Una donna fuori dal comune, una donna che ha cambiato la storia.In questi giorni esce nelle sale Agorà, film controverso e imbarazzante per il Vaticano.
Scienza e fede, difesa delle idee e sfida all’autorità religiosa: la figura di Ipazia, martire pagana del V secolo, non smette di scuotere le coscienze e forse continua ad imbarazzare la Chiesa di oggi.
“Agorà”, ultima fatica cinematografica dello spagnolo Alejandro Amenabar, autore di film come “The Others” e “Mare Dentro” è dedicato proprio a Ipazia, una donna di rara intelligenza e coraggio.

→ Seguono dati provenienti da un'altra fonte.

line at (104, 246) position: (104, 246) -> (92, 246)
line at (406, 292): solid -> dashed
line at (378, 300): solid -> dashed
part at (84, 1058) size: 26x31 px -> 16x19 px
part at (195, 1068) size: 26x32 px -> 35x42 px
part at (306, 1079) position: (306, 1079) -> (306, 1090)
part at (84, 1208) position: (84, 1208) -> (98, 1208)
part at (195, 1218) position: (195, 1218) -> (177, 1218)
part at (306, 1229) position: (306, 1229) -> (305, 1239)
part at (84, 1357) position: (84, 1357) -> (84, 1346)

Le critiche sono state positive e la pellicola è pronta a sbarcare nelle sale di quasi tutto il mondo. Quasi. Perché in Italia “Agorà” rischiamo di non vederlo mai. Poco importa che la protagonista sia morta da 1600 anni: Ipazia disturba ancora.

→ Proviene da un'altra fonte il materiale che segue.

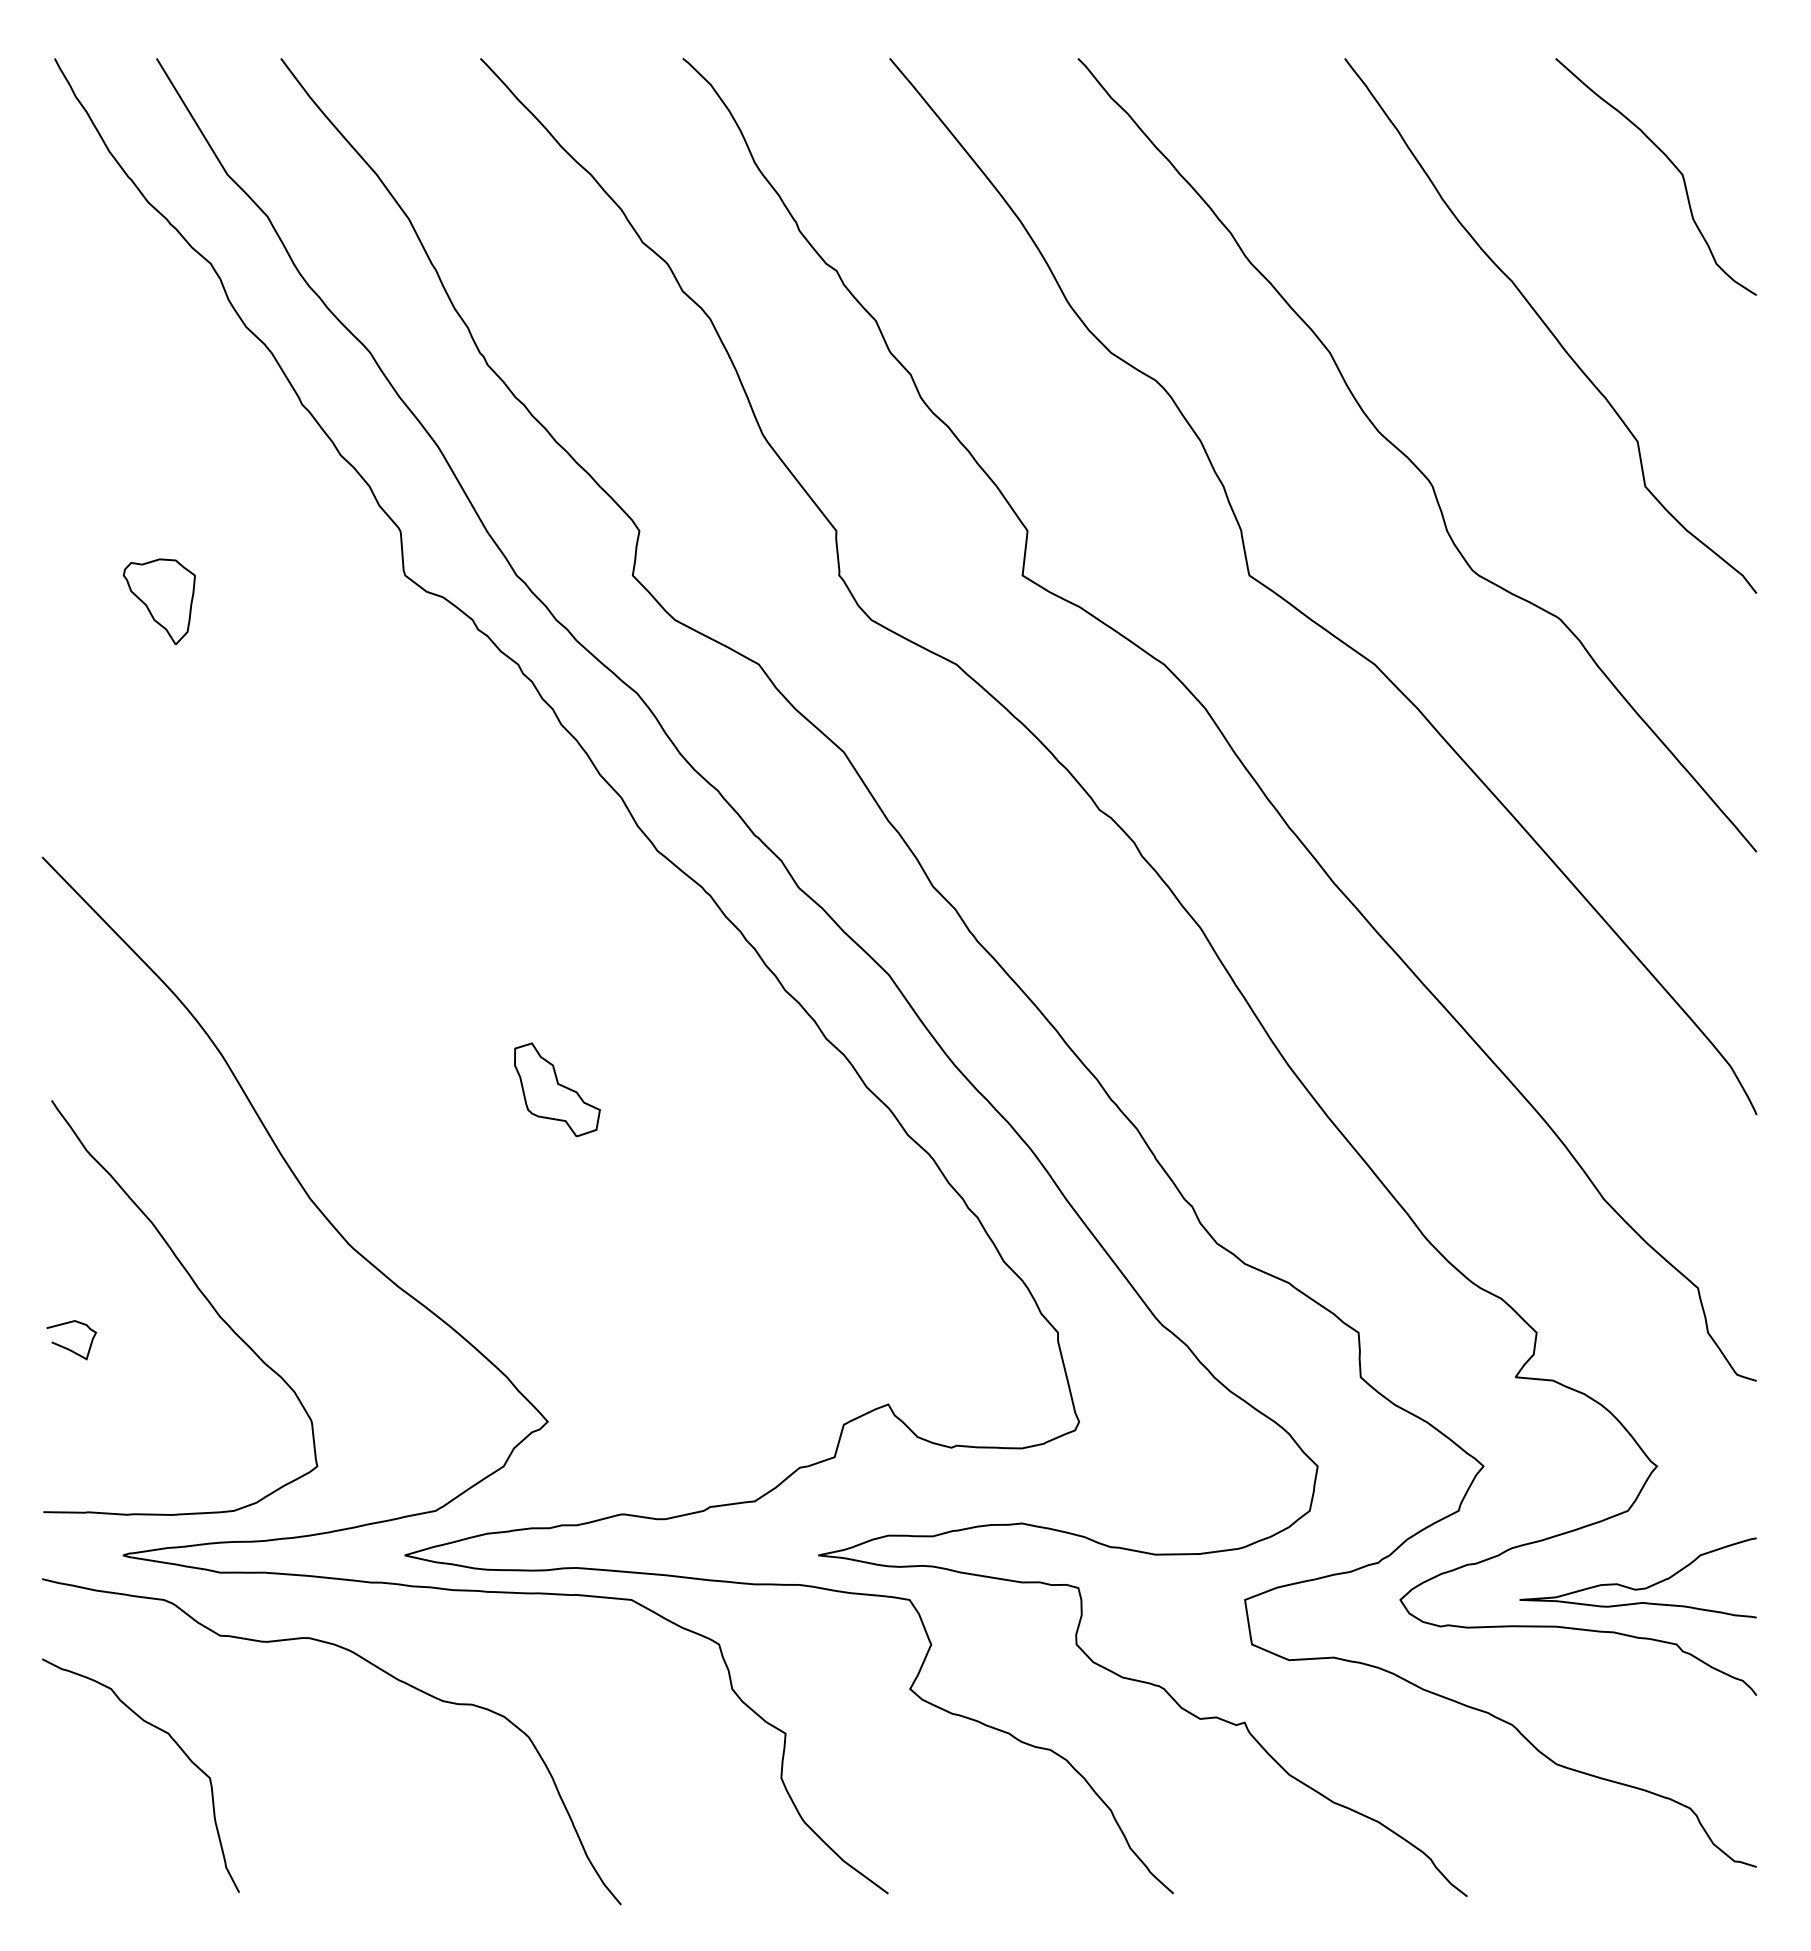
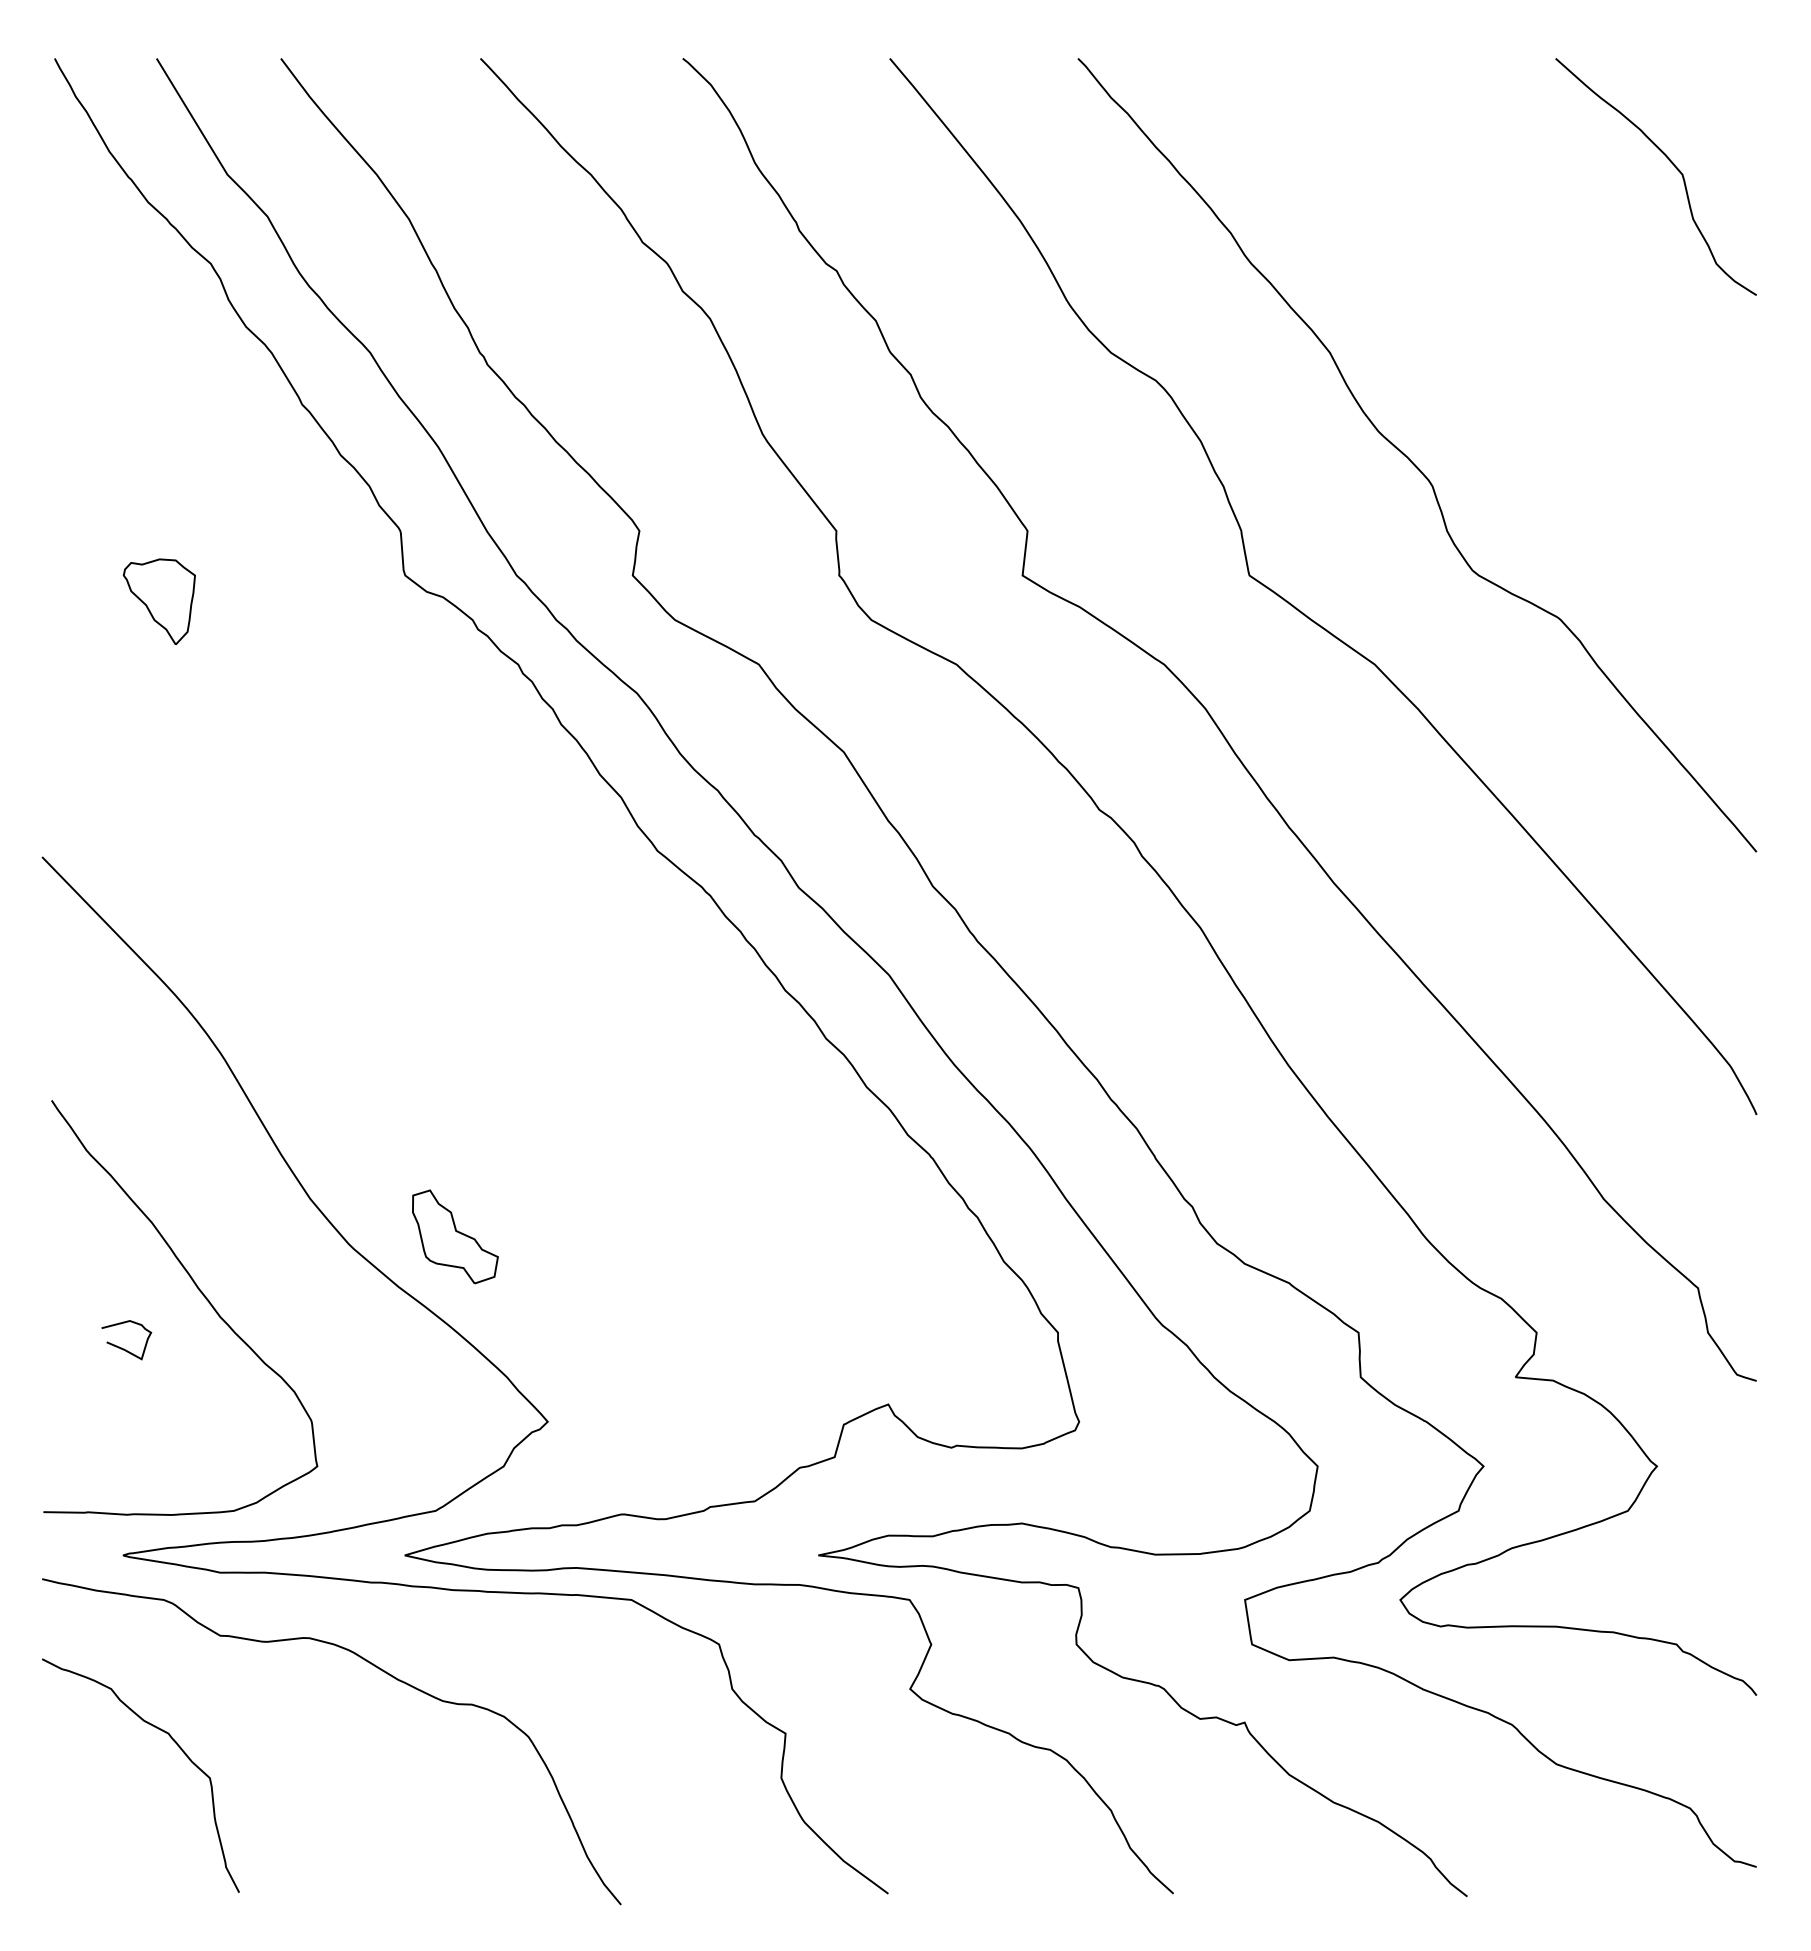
curve at (1548, 326): present -> none
part at (557, 1089) position: (557, 1089) -> (455, 1236)
curve at (69, 1348) position: (69, 1348) -> (124, 1348)
curve at (1637, 1588): present -> none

Agorà, infatti, racconta la storia della matematica alessandrina, che è divenuta nei secoli simbolo della lotta dell’oscurantismo religioso. Sull’uccisione di Ipazia esistono diverse versioni: una delle più accreditate fu che il suo omicidio venne commissionato dal vescovo Cirillo, evangelizzatore e inventore dell’alfabeto cirillico, in seguito santificato dalla Chiesa di Roma.
Nel lavoro di Amenabar, che già si era fatto qualche nemico tra i cattolici per Mare Dentro in cui trattava il tema dell’eutanasia, il ruolo di Ipazia è affidato a Rachel Weisz, già oscar per The Constant Gardener.
In ogni caso, mentre il film si appresta a debuttare in Francia, Usa e Israele, in Italia tutto tace. Nessuno si è preso la briga di comprare i diritti. E sul web, la mancata distribuzione è già un caso. Sul social network Facebook, per esempio, esiste una petizione per vedere Agorà. Tra i firmatari anche il matematico Piergiorgio Odifreddi: «La figura di Ipazia è esemplare. Era una matematica, donna di grande cultura, la sua fu la prima battaglia tra scienza e fede. La perse, divenne prima martire della scienza per mano di uomini mandati dal vescovo di Alessandria, Cirillo. Sono trascorsi milleseicento anni ma siamo ancora allo stesso punto».
Chi è Ipazia?
Figlia di un celebre matematico del Museo dell'insegnamento di Alessandria d'Egitto, Teone, il cui Commentario all'Almagesto di Tolomeo viene considerato uno dei migliori lavori di astronomia della scuola alessandrina, Ipazia, nata intorno al 370, fu istruita dal padre nelle scienze esatte (specialmente astronomia e geometria), ma subì anche influenze teosofiche e occultistiche, in quanto frequentò la scuola neoplatonica di Alessandria.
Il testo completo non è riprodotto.